▶ 本文抜粋
近頃は、日本有名某メーカーの箱入りマスクが商店街で1000円以下で販売されている。思わずどこで製造しているのか箱の裏面を見ていたら、隣にいらしたご婦人も同じことを考えていたようで顔を見合せて「やっぱりそうか!」と笑った。
ご婦人は待ち合わせまで時間があるようで、私に話しかけてくれた。とかく私は見ず知らずの人に道を聞かれたり、話しかけられることがよくあるので喜んで束の間お話し相手になった。
「あなたご結婚は?」
ああぁ...この手の話題か、困った。めんどくさいことになりそうだなと思いつつも。
「したいとは思わないです。」
とサラッと返した。ありがちな流れとしてここから、どうして結婚しないのか?結婚はイイモノなのにどうして?と尋問が続くと予想された。
ところが。
「うちの娘双子、どっちも嫁にいかないの。ねぇ、どうしてかしら?私、孫の世話する気満々だったのよ。ほら、私が娘たちを育てた頃は紙オムツなんてこんなになかったから、1日に二層式洗濯機で100枚布オムツ洗ったものよ。乾かないときはアイロンあてるの。今は便利になったものよね。」

▶ データ一覧

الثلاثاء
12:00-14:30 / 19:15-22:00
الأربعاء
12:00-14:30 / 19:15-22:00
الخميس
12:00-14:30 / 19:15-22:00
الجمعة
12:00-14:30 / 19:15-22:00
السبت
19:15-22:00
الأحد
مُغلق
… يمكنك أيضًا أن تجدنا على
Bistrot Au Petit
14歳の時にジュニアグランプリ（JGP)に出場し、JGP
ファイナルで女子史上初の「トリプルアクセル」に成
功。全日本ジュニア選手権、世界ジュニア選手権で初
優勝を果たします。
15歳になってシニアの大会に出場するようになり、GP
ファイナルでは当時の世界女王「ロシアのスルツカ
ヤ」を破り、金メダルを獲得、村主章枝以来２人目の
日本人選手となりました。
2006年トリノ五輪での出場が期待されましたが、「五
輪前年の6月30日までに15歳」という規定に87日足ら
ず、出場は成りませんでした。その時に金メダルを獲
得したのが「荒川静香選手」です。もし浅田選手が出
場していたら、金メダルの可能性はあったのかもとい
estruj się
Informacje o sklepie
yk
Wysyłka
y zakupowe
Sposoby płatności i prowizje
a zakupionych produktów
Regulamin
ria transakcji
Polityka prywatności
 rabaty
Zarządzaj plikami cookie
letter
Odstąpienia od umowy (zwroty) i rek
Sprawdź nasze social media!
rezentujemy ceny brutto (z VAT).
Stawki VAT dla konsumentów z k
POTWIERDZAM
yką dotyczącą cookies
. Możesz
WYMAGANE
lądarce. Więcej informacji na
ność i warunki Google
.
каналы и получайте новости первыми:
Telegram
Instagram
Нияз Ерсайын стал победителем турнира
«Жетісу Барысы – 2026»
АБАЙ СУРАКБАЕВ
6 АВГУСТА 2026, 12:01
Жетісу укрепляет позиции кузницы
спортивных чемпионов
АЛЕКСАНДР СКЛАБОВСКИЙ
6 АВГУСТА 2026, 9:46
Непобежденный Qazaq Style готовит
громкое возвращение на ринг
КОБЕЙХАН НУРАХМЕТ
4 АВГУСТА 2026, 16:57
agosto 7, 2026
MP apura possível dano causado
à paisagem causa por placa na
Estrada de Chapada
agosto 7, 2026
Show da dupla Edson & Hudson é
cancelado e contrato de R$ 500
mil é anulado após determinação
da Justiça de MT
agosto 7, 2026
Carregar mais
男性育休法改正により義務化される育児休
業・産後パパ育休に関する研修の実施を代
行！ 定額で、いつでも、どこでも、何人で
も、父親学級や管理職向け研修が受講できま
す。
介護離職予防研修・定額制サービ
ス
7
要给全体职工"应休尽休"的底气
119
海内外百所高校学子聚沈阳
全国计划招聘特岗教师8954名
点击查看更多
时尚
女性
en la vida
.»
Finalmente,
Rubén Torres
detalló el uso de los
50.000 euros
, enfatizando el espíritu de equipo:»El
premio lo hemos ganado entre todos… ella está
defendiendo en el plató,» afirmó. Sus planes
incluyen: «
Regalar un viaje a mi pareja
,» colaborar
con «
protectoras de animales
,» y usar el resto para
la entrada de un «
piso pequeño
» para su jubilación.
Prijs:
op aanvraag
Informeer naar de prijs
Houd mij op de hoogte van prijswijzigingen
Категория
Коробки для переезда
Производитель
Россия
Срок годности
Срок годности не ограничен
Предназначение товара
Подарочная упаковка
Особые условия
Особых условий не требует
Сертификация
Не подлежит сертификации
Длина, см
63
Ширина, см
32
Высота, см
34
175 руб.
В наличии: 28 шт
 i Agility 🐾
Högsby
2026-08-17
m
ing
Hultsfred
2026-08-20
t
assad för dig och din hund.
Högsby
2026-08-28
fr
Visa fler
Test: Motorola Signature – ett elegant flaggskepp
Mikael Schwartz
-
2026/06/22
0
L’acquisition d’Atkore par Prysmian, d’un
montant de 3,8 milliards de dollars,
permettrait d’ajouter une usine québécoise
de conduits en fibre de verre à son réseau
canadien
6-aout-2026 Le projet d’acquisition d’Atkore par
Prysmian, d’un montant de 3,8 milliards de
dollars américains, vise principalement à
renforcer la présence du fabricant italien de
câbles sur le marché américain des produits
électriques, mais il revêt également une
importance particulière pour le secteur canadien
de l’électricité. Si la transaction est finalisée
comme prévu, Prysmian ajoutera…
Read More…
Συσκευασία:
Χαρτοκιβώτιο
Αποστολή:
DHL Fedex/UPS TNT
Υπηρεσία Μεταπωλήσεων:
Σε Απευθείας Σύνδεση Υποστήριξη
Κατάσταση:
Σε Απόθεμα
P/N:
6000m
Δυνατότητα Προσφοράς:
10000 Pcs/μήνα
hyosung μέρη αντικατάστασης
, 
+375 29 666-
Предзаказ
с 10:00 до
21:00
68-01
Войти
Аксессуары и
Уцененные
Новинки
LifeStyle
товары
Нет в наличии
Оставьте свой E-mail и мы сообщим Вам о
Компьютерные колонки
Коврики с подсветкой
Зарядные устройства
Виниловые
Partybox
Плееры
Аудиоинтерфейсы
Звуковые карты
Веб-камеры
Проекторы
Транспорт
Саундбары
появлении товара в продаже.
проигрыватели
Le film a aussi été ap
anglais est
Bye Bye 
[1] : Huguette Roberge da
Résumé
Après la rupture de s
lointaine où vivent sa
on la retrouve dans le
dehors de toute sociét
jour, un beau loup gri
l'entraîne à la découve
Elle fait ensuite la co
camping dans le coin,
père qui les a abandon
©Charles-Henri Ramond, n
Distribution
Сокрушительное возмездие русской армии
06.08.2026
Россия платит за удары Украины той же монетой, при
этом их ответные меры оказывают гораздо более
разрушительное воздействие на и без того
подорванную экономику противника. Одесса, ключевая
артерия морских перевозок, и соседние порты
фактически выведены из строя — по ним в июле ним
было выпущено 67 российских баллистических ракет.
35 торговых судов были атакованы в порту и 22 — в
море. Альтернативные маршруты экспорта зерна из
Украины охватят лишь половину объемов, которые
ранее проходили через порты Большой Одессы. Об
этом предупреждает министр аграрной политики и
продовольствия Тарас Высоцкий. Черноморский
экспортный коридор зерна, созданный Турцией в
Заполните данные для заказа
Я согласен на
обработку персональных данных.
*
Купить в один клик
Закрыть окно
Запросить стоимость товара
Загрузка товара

▶ 作業内容
A. 本文抜粋によると、ご婦人は娘たちを育てた頃、1日に何枚の布オムツを洗っていたか。
B. ご婦人との会話を描いた本文抜粋の続きを、最後の文の後から書いてください。

▶ 番号付き回答
A. 二層式洗濯機で1日に100枚の布オムツを洗っていた。

B.
ご婦人と2人で店先から、オムツコーナーに目をやったということは言うまでもなく。
聞けばご婦人はこれからその双子の娘さんと待ち合わせて街ブラを楽しまれるとのこと。
そこで私はそのご婦人に一言こういってお別れをした。
「青春してください♪」
ご婦人はすかさず満面の笑顔でこう言ってくれた。
「また会いましょうね!」
グローバル化がすすみ、モノは豊かになってお金さえだせばいろいろ便利なものが手にはいるようになった。日本がモノづくり大国だったのも、もはや過去形となりつつあるように感じる。ご婦人たちの時代にあって今は消えてなくなってしまいそうなココロやキモチのことを思う。